I think the mill/drill is a pretty good idea.  Of course, with tooling it will come to at least twice the original amount mentioned.

Now I will suggest some heresy:

Before I retired and got back into machining I was just a somewhat handy home owner.  I had three machines: a table saw, a bench grinder, and a drill press.  The drill press was a Skil I got at Lowes for about $120 if I recall.  The vise was $20.  $150 (tax) got me going.  It had a rack for cranking the table up and down.  Frankly it worked fine for everything I did.  I even used it to drill through and repair the wife's cast iron bird bath.  Later on I got a nice old Atlas that was definitely more heavy duty.  But that Skil is still set up as my secondary drill press because of the crank table.

Just my experience.


----------



## Eddyde (May 7, 2016)

I would get the drill press first than the mill, look for a good used one. Drill presses are one of those tools that are indispensable in a shop, I have 3, all get used.


----------



## sign216 (May 27, 2017)

I'm looking for a home drill press too.  I bought a Delta Homecraft, but at 120 lbs I need something smaller, that I can move in/off the bench when it's not in use.  This thing is too heavy for my hobby needs.
I'd rather not get a Chinese press.

Any good American presses?  Chuck of 1/4 to 3/8"  with a weight of 40 to 70 lbs?


----------



## T Bredehoft (May 27, 2017)

RECORDS SHOWN:

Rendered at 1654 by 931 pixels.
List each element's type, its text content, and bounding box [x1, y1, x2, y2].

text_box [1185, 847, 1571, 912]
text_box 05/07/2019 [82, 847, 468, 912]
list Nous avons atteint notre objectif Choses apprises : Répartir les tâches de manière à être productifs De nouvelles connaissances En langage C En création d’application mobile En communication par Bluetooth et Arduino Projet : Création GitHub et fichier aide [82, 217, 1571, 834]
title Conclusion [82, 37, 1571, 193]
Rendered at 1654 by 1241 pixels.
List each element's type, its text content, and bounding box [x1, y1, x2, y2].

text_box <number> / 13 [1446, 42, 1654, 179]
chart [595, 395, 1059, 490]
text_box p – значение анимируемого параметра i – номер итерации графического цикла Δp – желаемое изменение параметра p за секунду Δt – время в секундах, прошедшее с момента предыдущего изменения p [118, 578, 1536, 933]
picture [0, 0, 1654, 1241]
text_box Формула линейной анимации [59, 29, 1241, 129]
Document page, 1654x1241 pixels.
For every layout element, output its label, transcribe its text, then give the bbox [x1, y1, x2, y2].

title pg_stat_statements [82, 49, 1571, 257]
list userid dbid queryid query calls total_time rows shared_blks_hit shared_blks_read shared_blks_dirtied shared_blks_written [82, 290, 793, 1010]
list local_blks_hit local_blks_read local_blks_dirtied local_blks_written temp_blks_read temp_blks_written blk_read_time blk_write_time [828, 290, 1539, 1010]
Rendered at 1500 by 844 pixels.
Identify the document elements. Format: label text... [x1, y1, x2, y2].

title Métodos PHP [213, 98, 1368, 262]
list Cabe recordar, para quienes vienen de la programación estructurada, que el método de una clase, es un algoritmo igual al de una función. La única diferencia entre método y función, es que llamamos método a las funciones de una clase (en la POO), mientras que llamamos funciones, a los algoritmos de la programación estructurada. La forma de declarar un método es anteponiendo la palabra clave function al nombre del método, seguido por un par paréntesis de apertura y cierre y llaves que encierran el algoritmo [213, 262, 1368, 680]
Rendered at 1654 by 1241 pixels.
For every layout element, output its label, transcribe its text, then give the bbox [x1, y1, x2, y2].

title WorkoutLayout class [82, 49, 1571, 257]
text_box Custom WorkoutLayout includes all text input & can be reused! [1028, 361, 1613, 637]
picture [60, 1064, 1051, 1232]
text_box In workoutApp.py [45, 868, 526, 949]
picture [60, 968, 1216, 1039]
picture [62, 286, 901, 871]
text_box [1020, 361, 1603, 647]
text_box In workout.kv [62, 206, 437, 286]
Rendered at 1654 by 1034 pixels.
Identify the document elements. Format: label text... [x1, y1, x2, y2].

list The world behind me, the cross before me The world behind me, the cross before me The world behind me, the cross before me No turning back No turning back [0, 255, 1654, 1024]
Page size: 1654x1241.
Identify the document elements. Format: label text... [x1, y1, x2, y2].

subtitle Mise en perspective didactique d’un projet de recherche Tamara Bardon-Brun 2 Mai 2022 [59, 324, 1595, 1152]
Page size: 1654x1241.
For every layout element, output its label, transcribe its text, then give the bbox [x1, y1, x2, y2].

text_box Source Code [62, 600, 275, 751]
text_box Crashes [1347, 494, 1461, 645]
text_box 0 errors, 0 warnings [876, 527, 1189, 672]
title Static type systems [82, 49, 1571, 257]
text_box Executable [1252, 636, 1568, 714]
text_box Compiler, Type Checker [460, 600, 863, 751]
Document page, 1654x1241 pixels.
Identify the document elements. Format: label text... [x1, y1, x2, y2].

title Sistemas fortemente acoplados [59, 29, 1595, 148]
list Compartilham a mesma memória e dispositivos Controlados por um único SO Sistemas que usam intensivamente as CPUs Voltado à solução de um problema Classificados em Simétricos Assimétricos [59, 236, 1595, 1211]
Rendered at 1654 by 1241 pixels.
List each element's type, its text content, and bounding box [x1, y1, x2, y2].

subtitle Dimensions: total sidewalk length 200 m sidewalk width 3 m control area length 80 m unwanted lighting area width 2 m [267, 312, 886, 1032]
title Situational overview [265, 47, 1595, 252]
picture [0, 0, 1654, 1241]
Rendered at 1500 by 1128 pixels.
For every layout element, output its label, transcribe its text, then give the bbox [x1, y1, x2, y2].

EXERCISE SET:
- A) Using the drill press thread, answer each question in a line of its own, marked (i), (ii) and (iii) like the questions.
(i) About how much did the Skil drill press cost at Lowes?
(ii) How many drill presses does Eddyde have?
(iii) What weight range does sign216 want in a drill press?
- B) Decide whether each statement agrees with the drill press thread. For each one, give yes or no and quote the words from the thread that settle it.
(i) The Skil drill press is no longer in use.
(ii) Eddyde advises getting the drill press before the mill.
(iii) sign216's Delta Homecraft weighs 120 lbs.

TASK ANSWERS:
- A)
(i) About $120.
(ii) Three.
(iii) 40 to 70 lbs.

- B)
(i) No: "that Skil is still set up as my secondary drill press because of the crank table."
(ii) Yes: "I would get the drill press first than the mill"
(iii) Yes: "I bought a Delta Homecraft, but at 120 lbs I need something smaller"